### Your assignment:
Copy out exactly the stretch of the listing below that begins at the line containing "left front paw: (563, 375)" and ends at the line containing "right back paw: (20, 521)", and copy nothing outside it.

### Data to process:

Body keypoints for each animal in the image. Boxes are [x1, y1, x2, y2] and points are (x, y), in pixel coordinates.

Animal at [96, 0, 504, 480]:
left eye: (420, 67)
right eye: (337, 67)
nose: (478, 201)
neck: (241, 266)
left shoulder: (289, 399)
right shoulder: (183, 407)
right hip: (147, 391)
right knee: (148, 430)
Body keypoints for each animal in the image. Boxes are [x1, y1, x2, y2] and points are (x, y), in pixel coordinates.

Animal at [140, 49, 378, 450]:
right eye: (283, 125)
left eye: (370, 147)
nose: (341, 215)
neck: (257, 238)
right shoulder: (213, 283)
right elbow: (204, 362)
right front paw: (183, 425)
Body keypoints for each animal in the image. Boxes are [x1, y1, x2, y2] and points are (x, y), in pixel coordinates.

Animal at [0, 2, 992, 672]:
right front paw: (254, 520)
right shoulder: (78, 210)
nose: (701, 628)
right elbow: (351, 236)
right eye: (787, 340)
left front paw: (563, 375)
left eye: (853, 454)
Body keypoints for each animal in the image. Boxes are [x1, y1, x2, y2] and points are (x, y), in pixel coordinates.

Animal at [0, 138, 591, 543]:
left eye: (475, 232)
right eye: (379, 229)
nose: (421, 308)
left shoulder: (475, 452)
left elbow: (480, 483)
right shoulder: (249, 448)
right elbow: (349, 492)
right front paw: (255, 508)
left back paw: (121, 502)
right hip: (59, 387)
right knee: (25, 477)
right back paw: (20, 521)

---

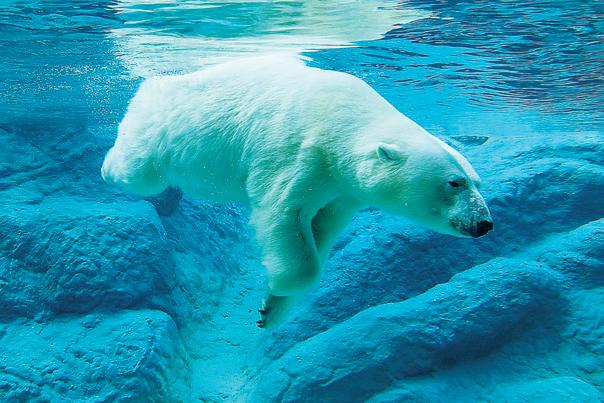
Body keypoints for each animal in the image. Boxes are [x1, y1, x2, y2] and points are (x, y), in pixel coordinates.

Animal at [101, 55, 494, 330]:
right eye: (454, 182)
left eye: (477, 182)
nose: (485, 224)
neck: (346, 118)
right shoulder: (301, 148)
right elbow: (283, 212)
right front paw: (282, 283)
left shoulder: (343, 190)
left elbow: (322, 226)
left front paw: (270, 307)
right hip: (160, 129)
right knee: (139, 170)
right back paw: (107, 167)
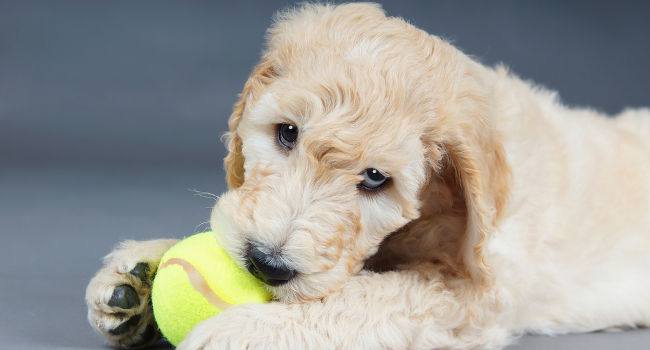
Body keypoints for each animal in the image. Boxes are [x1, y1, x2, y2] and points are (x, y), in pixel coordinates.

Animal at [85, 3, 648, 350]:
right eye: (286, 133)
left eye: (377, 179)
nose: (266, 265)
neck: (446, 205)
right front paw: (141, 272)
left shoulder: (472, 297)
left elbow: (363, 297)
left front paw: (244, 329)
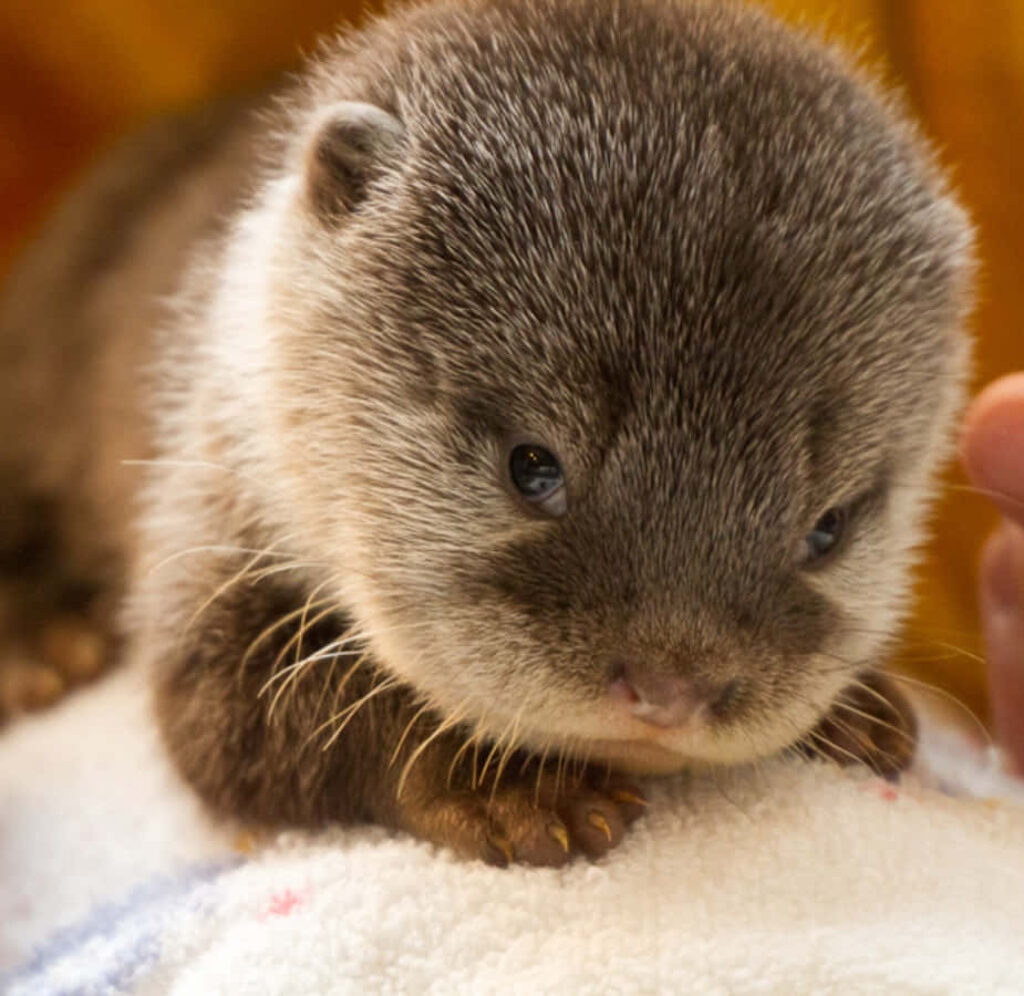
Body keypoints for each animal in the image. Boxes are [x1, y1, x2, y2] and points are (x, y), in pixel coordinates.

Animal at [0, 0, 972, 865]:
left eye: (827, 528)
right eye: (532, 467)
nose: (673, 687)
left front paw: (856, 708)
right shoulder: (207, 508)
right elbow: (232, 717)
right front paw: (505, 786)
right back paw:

==

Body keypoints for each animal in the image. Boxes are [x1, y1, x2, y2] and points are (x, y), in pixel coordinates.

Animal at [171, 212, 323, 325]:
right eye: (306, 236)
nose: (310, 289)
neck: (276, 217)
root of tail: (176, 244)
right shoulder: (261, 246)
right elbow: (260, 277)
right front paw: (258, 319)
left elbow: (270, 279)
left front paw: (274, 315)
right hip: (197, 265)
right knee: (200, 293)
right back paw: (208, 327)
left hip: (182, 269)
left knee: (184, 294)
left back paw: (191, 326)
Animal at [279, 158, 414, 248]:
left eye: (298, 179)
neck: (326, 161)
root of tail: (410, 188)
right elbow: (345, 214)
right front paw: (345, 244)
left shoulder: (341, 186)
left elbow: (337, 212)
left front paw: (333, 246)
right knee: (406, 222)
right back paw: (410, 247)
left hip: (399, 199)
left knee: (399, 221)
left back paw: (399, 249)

### Your response:
left front paw: (563, 375)
left eye: (853, 454)
Body keypoints for each animal in the image. Boxes are [x1, y1, x2, y2] and points are (x, y), in pixel coordinates.

Animal at [0, 138, 591, 543]:
left eye: (475, 232)
right eye: (379, 229)
nose: (421, 308)
left shoulder: (475, 452)
left elbow: (480, 483)
right shoulder: (249, 448)
right elbow: (349, 492)
right front paw: (255, 508)
left back paw: (121, 502)
right hip: (59, 387)
right knee: (25, 477)
right back paw: (20, 521)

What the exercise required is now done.